Lincoln’s change of policy.

In July 1862, with the war going badly for the North, Congress passed a law freeing all enslaved people from Confederate states who crossed behind Union lines. But the law had limited impact. It left local federal courts to decide disputes about whether to grant an enslaved person freedom, and in the Confederacy, such courts no longer existed. At about this same time, Lincoln decided to change his stand on slavery. However, he waited for a Union military victory so that his decision would not appear desperate.

On Sept. 22, 1862, five days after Union forces won the Battle of Antietam, Lincoln issued a preliminary proclamation. It stated that if the rebelling states did not return to the Union by Jan. 1, 1863, he would declare enslaved people in those states to be “forever free.” The South ignored Lincoln’s warning, and so he issued the Emancipation Proclamation on Jan. 1, 1863. Lincoln took this action as commander in chief of the Army and Navy of the United States. He called it “a fit and necessary war measure.” His decision provoked outrage in the South, as well as much opposition in the North.
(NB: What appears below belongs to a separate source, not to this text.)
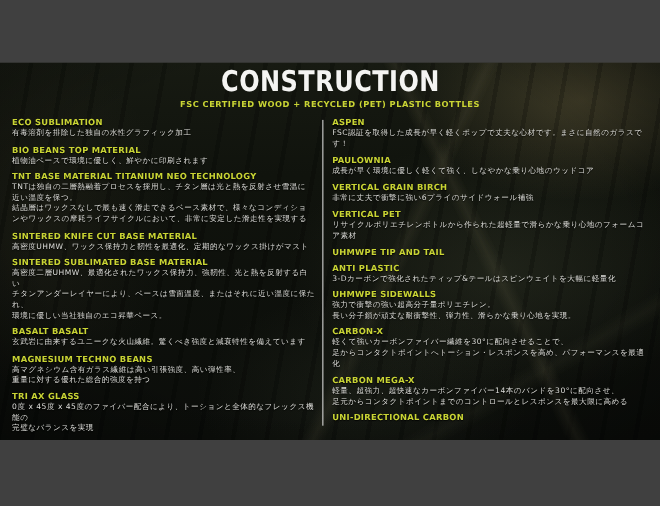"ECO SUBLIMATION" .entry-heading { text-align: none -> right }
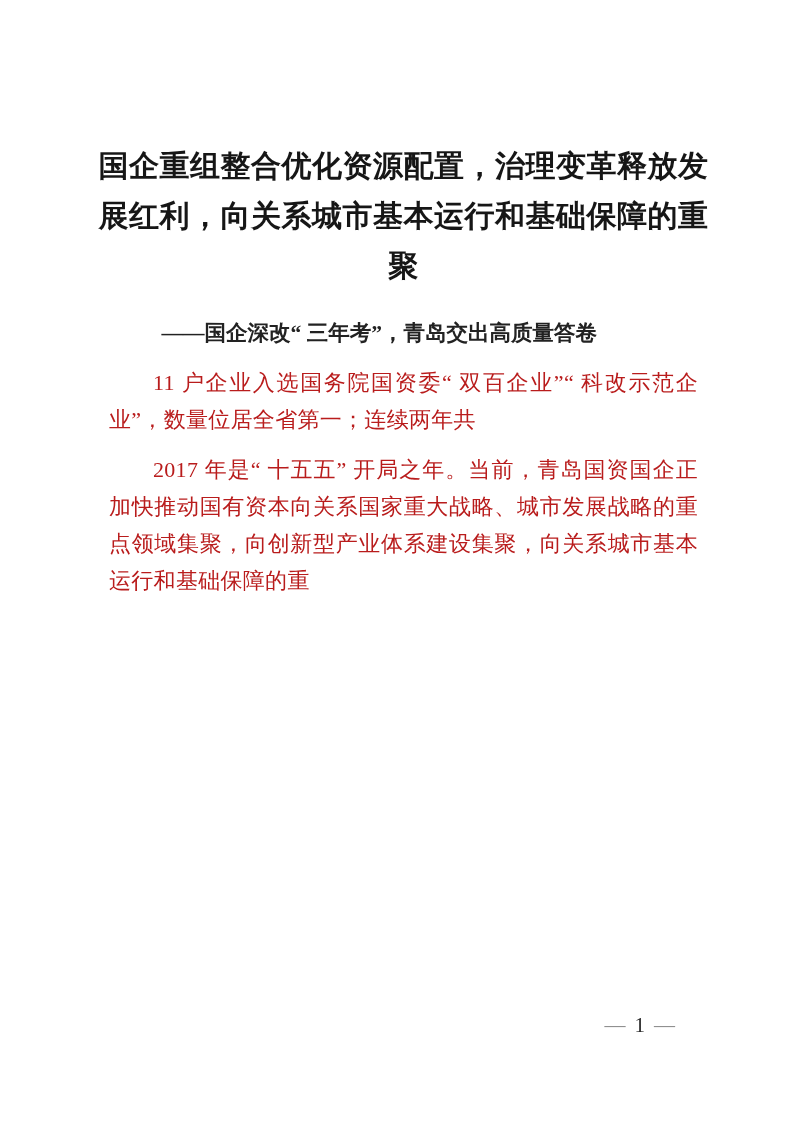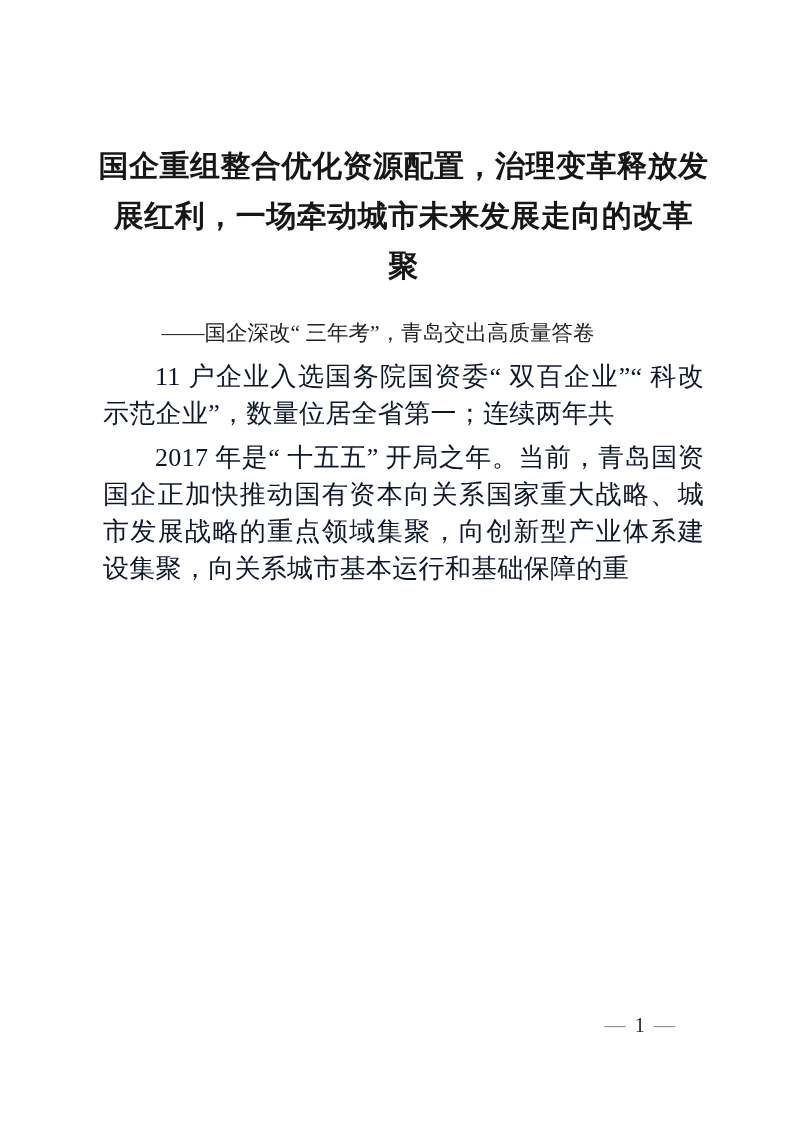"展红利，一场牵动城市未来发展走向的改革" span.title-line { text: 一场牵动城市未来发展走向的改革 -> 向关系城市基本运行和基础保障的重 }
Effects of the proclamation

The Emancipation Proclamation did not immediately free a single enslaved person, because it affected only areas still under Confederate control. It excluded enslaved people in the border states and in Southern areas under Union control, such as Tennessee and parts of Louisiana and Virginia. But from 1863 to the end of the war in 1865, the proclamation meant the advancing Union armies brought freedom to enslaved people in areas where the Union took military control. It also helped to encourage the border state of Maryland to end slavery and led to the 13th Amendment to the Constitution. This amendment, which became law on Dec. 18, 1865, ended slavery in all parts of the United States.

As Lincoln had hoped, the Emancipation Proclamation strengthened the North’s war effort and weakened the South’s. By the end of the war, more than 500,000 enslaved people had fled to freedom behind Northern lines. Many of them joined the Union Army or Navy, or worked for the armed forces as laborers. By allowing Black people to serve in the Army and Navy, the Emancipation Proclamation helped solve the North’s problem of declining enlistments. About 200,000 Black soldiers and sailors, many of them formerly enslaved, served in the armed forces. They helped the North win the war.

The Emancipation Proclamation also hurt the South by discouraging the United Kingdom and France from entering the war. Both of those nations depended on the South to supply them with cotton, and the Confederacy hoped that they would fight on its side. But the proclamation made the war a fight against slavery. The United Kingdom and France had already abolished slavery, and so they gave their support to the Union.

From a moral point of view, the Emancipation Proclamation transformed the United States and at last began to correct a great flaw in the Constitution. Lincoln well understood the importance of what many scholars have called his greatest presidential act. The day he signed it, Lincoln said, “If my name ever goes into history it will be for this act, and my whole soul is in it.”